Supplied material:
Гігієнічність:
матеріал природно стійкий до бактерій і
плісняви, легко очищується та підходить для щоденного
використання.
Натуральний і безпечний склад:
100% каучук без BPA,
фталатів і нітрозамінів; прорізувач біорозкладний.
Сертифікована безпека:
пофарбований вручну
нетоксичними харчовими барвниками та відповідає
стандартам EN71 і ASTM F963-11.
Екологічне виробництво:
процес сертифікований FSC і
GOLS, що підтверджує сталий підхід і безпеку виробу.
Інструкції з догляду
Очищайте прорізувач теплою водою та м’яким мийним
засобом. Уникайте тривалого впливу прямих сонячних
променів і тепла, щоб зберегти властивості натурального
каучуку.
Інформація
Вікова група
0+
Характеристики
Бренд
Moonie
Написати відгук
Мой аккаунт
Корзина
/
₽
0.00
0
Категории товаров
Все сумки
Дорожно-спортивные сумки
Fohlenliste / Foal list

--

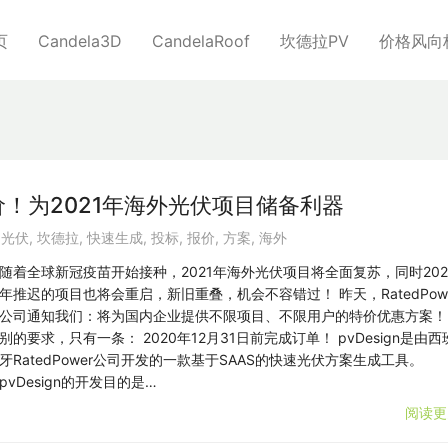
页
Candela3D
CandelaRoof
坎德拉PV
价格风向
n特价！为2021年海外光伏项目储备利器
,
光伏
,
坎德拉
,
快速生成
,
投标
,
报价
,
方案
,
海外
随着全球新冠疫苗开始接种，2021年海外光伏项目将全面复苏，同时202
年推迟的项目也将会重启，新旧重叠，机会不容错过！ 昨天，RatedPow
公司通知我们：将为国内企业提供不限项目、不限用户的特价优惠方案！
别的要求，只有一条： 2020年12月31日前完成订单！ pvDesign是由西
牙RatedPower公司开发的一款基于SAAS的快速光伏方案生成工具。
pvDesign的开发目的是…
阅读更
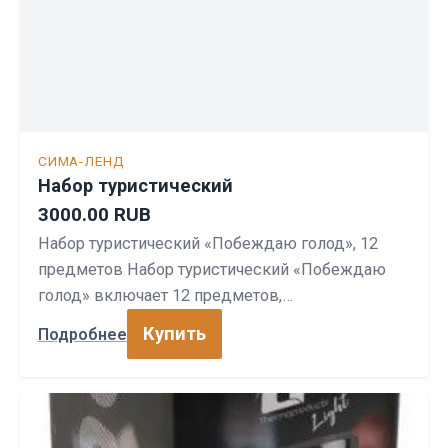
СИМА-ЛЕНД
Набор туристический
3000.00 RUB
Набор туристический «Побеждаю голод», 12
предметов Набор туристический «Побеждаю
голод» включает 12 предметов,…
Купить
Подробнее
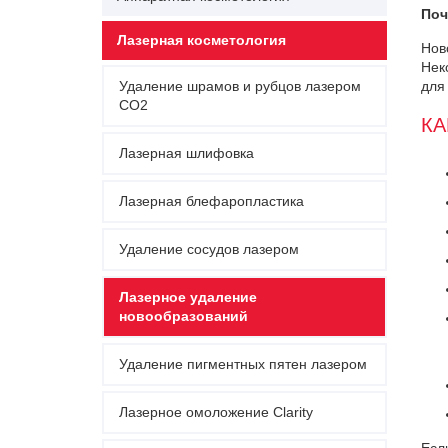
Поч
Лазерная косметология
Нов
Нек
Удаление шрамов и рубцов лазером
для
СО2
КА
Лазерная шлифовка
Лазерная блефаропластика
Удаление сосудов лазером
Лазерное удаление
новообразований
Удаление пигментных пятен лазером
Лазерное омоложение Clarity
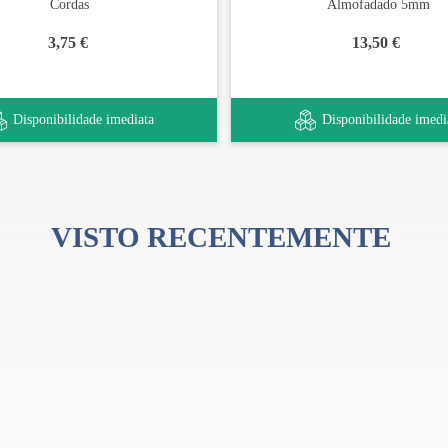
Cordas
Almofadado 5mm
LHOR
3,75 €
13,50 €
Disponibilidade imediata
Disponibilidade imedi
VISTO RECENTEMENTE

Problem statement:
Please count how many lines in the items above contain the word "прорізувач", and give only that number.

Solved exercise:
2